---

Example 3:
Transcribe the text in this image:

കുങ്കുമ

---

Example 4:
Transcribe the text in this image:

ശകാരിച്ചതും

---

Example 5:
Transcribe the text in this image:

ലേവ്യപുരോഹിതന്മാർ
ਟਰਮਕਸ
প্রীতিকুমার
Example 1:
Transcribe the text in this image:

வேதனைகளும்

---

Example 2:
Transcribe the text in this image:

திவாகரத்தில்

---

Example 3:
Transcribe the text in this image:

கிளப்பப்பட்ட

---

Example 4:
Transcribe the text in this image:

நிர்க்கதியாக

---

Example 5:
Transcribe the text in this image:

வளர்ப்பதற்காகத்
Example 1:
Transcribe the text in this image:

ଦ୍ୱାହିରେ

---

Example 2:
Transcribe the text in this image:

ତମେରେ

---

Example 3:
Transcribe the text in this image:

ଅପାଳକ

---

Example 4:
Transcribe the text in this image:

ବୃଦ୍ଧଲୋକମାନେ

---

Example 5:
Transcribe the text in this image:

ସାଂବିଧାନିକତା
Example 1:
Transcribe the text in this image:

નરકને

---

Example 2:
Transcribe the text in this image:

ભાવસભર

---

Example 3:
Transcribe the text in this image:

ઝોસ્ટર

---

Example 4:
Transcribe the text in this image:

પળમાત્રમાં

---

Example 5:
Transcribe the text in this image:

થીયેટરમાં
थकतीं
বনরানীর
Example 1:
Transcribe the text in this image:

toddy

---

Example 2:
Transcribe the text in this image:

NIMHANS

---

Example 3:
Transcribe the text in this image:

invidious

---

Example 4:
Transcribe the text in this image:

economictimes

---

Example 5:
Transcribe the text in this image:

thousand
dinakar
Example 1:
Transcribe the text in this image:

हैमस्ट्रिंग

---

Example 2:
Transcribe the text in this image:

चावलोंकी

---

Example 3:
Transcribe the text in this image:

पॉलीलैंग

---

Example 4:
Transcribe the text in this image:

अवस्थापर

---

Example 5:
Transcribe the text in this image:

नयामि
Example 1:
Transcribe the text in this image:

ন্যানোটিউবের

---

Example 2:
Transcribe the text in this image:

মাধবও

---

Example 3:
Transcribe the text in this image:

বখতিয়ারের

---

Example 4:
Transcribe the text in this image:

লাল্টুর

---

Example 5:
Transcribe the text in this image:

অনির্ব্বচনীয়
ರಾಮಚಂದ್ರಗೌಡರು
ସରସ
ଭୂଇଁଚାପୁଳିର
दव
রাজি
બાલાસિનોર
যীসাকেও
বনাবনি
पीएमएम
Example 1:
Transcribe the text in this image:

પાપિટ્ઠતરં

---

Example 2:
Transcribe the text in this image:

— Instructions for the task —
The entries above should be repeated exactly, every one of them.

— Finished exercise —
---

Example 3:
Transcribe the text in this image:

കുങ്കുമ

---

Example 4:
Transcribe the text in this image:

ശകാരിച്ചതും

---

Example 5:
Transcribe the text in this image:

ലേവ്യപുരോഹിതന്മാർ
ਟਰਮਕਸ
প্রীতিকুমার
Example 1:
Transcribe the text in this image:

வேதனைகளும்

---

Example 2:
Transcribe the text in this image:

திவாகரத்தில்

---

Example 3:
Transcribe the text in this image:

கிளப்பப்பட்ட

---

Example 4:
Transcribe the text in this image:

நிர்க்கதியாக

---

Example 5:
Transcribe the text in this image:

வளர்ப்பதற்காகத்
Example 1:
Transcribe the text in this image:

ଦ୍ୱାହିରେ

---

Example 2:
Transcribe the text in this image:

ତମେରେ

---

Example 3:
Transcribe the text in this image:

ଅପାଳକ

---

Example 4:
Transcribe the text in this image:

ବୃଦ୍ଧଲୋକମାନେ

---

Example 5:
Transcribe the text in this image:

ସାଂବିଧାନିକତା
Example 1:
Transcribe the text in this image:

નરકને

---

Example 2:
Transcribe the text in this image:

ભાવસભર

---

Example 3:
Transcribe the text in this image:

ઝોસ્ટર

---

Example 4:
Transcribe the text in this image:

પળમાત્રમાં

---

Example 5:
Transcribe the text in this image:

થીયેટરમાં
थकतीं
বনরানীর
Example 1:
Transcribe the text in this image:

toddy

---

Example 2:
Transcribe the text in this image:

NIMHANS

---

Example 3:
Transcribe the text in this image:

invidious

---

Example 4:
Transcribe the text in this image:

economictimes

---

Example 5:
Transcribe the text in this image:

thousand
dinakar
Example 1:
Transcribe the text in this image:

हैमस्ट्रिंग

---

Example 2:
Transcribe the text in this image:

चावलोंकी

---

Example 3:
Transcribe the text in this image:

पॉलीलैंग

---

Example 4:
Transcribe the text in this image:

अवस्थापर

---

Example 5:
Transcribe the text in this image:

नयामि
Example 1:
Transcribe the text in this image:

ন্যানোটিউবের

---

Example 2:
Transcribe the text in this image:

মাধবও

---

Example 3:
Transcribe the text in this image:

বখতিয়ারের

---

Example 4:
Transcribe the text in this image:

লাল্টুর

---

Example 5:
Transcribe the text in this image:

অনির্ব্বচনীয়
ರಾಮಚಂದ್ರಗೌಡರು
ସରସ
ଭୂଇଁଚାପୁଳିର
दव
রাজি
બાલાસિનોર
যীসাকেও
বনাবনি
पीएमएम
Example 1:
Transcribe the text in this image:

પાપિટ્ઠતરં

---

Example 2:
Transcribe the text in this image:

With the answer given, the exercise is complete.